Like many Texas spouses, you may have had an inkling for quite some time that your marriage was headed for divorce before you or your spouse actually filed paperwork. From the start, your main priority has been making sure your children’s best interests are the central focus of all child custody proceedings. As you near the time when you’ll be maintaining separate households as co-parents, you might be feeling stressed.
The last thing you need is to face confrontation every time you have to talk to your ex about a parenting issue. It’s not uncommon for spouses who divorce to have trouble getting along; it may have been a causal factor leading up to the divorce. As co-parents, however, if you don’t find a way to settle disagreements peacefully, you could be in for a lot of emotional stress and legal problems down the line.

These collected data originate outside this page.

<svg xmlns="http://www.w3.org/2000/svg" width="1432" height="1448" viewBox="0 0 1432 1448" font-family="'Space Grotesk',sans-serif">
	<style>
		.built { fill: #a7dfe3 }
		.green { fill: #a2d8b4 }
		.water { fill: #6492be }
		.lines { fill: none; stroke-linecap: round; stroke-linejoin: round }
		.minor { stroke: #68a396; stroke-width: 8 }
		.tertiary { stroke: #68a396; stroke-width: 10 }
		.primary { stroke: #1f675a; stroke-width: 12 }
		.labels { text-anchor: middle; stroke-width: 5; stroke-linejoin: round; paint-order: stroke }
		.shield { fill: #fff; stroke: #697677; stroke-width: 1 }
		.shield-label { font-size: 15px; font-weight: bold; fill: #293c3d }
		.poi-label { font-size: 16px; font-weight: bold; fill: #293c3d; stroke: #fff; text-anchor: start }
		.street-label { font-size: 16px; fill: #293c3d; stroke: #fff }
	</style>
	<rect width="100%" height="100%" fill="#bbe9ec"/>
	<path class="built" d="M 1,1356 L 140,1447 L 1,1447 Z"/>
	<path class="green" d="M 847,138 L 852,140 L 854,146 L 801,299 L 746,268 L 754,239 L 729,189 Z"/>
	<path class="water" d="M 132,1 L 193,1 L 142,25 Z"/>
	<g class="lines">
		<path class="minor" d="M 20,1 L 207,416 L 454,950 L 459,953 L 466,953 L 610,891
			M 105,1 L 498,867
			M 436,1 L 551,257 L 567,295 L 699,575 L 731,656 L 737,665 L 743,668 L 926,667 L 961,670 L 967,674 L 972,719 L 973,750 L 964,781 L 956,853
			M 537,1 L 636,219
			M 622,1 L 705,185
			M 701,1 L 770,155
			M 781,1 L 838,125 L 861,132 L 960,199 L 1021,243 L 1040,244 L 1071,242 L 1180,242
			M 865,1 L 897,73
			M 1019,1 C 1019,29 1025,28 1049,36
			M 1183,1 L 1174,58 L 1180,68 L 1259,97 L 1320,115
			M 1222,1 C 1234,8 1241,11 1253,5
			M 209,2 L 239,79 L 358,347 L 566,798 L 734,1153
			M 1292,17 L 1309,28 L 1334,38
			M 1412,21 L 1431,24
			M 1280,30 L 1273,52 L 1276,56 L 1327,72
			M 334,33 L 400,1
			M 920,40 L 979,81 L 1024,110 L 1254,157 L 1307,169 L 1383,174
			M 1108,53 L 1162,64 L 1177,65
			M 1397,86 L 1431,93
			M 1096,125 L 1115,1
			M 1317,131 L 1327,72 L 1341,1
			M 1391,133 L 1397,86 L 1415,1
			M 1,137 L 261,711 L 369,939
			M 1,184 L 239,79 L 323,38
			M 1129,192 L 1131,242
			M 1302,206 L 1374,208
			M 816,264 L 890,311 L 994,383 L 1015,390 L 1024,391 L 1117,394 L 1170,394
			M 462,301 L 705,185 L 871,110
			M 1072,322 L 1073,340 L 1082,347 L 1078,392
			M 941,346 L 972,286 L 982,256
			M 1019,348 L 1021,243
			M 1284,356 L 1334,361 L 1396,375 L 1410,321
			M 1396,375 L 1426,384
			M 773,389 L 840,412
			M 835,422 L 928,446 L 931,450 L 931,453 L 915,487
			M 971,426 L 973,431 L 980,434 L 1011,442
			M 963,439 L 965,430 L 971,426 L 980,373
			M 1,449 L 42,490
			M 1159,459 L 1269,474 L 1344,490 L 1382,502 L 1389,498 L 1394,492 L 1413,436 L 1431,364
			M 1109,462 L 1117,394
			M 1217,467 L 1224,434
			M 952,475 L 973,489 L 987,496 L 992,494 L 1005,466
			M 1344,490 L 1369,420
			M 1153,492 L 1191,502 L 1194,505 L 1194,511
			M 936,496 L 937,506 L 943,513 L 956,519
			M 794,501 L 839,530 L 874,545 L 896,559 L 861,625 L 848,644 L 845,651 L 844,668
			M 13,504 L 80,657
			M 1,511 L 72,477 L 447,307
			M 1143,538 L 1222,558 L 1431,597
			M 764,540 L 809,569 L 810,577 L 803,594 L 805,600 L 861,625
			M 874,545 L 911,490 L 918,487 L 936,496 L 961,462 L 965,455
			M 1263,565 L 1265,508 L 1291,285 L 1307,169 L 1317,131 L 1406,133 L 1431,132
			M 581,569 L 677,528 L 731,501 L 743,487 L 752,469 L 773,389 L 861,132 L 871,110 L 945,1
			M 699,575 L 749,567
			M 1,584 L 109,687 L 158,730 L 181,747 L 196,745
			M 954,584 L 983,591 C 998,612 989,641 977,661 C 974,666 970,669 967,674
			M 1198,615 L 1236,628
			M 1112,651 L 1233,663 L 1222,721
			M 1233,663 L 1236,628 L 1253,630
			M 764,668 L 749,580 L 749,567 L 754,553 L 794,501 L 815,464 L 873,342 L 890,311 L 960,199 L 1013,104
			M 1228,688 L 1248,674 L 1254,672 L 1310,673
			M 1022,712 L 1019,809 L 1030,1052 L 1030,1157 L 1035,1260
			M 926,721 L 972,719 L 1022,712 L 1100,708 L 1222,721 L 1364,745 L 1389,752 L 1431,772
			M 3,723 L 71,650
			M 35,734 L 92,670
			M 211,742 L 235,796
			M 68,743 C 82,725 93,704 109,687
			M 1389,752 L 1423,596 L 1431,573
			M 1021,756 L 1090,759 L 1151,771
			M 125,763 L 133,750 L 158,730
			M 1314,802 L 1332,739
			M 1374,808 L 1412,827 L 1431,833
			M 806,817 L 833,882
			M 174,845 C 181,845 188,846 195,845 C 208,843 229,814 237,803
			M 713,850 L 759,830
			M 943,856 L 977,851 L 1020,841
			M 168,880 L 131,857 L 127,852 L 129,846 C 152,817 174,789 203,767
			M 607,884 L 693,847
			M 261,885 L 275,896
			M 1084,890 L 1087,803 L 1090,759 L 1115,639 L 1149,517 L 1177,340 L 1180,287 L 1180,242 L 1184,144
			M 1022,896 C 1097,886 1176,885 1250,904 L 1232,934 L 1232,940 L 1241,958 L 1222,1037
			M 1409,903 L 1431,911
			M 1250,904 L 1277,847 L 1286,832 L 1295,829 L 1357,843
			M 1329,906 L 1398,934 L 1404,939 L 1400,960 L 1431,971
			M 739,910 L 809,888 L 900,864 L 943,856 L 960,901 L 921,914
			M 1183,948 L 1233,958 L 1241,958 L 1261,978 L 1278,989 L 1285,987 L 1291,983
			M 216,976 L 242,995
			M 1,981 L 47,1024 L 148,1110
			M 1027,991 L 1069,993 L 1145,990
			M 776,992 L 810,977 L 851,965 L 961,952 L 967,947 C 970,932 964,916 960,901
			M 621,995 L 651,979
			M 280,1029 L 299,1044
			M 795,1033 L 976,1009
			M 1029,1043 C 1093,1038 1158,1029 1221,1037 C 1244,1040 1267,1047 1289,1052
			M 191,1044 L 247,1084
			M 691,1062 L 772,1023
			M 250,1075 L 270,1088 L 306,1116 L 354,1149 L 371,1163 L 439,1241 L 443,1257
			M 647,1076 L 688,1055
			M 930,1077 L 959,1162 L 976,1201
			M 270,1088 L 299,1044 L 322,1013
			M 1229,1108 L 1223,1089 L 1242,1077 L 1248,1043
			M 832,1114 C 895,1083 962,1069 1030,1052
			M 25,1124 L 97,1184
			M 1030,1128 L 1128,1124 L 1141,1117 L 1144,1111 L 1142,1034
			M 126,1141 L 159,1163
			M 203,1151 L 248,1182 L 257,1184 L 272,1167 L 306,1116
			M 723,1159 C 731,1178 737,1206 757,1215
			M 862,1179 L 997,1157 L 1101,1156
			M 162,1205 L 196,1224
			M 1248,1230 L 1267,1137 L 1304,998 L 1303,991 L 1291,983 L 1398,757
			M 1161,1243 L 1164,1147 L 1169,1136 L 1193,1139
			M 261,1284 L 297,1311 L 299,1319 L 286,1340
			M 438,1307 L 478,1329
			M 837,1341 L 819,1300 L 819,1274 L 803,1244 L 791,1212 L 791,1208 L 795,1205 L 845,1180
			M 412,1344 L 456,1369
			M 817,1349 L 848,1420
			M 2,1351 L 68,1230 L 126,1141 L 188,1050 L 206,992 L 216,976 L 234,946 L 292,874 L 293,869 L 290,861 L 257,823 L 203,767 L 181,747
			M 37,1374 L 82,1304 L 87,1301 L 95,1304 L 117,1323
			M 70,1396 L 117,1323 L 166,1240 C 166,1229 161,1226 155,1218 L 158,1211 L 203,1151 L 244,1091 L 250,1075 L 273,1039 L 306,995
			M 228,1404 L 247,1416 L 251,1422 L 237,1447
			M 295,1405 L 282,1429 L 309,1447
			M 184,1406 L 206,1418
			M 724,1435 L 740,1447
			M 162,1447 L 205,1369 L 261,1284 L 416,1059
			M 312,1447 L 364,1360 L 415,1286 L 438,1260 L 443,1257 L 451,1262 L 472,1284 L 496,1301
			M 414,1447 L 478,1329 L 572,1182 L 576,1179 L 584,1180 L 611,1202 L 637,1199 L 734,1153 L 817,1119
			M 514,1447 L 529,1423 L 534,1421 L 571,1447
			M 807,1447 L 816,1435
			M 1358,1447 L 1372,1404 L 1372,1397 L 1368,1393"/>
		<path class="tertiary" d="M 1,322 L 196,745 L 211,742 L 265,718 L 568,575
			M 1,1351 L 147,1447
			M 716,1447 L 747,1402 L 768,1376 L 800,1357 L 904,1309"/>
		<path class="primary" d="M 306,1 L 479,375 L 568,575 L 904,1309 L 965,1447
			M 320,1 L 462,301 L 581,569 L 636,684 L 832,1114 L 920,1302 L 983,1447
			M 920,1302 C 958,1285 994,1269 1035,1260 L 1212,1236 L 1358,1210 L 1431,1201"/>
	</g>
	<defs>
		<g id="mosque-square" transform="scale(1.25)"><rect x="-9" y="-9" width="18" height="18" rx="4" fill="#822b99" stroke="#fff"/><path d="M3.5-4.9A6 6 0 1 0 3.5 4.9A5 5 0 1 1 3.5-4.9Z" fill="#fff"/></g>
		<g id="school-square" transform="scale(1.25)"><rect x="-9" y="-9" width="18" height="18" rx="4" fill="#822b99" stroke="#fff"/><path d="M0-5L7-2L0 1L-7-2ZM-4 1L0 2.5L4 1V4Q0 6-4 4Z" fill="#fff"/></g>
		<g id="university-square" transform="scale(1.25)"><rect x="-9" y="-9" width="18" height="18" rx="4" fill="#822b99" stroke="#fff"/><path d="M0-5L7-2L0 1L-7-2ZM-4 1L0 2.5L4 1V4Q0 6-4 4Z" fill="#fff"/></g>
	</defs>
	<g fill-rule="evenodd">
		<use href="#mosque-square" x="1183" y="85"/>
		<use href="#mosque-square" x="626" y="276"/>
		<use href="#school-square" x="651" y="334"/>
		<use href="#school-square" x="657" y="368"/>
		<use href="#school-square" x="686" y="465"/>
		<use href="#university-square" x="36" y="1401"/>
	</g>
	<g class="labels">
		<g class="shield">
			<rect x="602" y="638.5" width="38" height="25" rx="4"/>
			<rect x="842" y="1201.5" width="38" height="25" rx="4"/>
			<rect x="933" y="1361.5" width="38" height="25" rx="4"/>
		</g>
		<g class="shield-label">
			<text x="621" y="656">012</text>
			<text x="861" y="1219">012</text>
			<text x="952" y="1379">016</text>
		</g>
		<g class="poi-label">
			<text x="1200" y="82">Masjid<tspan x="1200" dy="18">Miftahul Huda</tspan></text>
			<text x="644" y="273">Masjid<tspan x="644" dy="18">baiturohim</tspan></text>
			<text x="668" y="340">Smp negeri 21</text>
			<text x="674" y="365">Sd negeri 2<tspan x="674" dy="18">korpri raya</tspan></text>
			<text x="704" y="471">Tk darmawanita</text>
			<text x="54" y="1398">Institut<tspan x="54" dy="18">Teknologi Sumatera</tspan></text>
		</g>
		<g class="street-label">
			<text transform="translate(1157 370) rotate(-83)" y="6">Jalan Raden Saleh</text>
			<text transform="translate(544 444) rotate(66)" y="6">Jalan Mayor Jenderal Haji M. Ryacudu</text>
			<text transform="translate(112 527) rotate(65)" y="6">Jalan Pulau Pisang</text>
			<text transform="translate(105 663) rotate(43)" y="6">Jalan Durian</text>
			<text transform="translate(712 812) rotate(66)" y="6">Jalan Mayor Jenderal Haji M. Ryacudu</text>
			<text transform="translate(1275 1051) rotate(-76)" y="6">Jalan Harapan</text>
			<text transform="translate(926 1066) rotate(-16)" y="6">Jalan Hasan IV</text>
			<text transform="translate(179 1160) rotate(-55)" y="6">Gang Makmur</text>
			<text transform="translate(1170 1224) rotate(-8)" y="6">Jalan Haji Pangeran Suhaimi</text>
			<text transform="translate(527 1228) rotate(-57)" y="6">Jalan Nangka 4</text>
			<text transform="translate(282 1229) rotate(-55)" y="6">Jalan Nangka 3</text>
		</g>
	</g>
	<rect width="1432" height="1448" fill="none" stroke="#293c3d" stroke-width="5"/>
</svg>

Tips to help you co-parent without fighting
You and your ex may have different parenting styles, and that’s okay. The trick is to find a way to work together as a team to keep stress to a minimum as you cope with divorce stress to a minimum as you cope with divorce and move on in life. The tips included in the following list may be helpful:
- Be flexible. As long as you are respectful toward each other and recognize the special role each other has in your children’s lives, you can compromise and cooperate as needed to keep the peace.
- It’s best to avoid making negative comments about each other, especially in front of your children. Discuss issues rather than make insulting comments about each other’s parenting decisions.
- Forgiveness goes a long way in a co-parenting relationship. Nobody is perfect, and you’re likelier to avoid nasty temper flares if you acknowledge that each of you is bound to make mistakes from time to time, but that doesn’t make you or your ex a bad parent.
- Agree on general rules of discipline for your kids. Your household need not run exactly like your ex’s, but if your children see you as a unified parenting team, they’ll understand that you are willing to back each other up when a problem arises.
- Get as much as you can in writing. You can execute a thorough and detailed co-parenting plan, which helps avoid confusion and disputes.
Texas parents who are married have disagreements about child-related issues just like divorced parents do. In your case, you can write the terms of your child agreement so that the court can approve it, and you will have an existing court order to guide you through your co-parenting journey. If an issue arises that you don’t feel equipped to handle on your own, you can tap into local resources for support.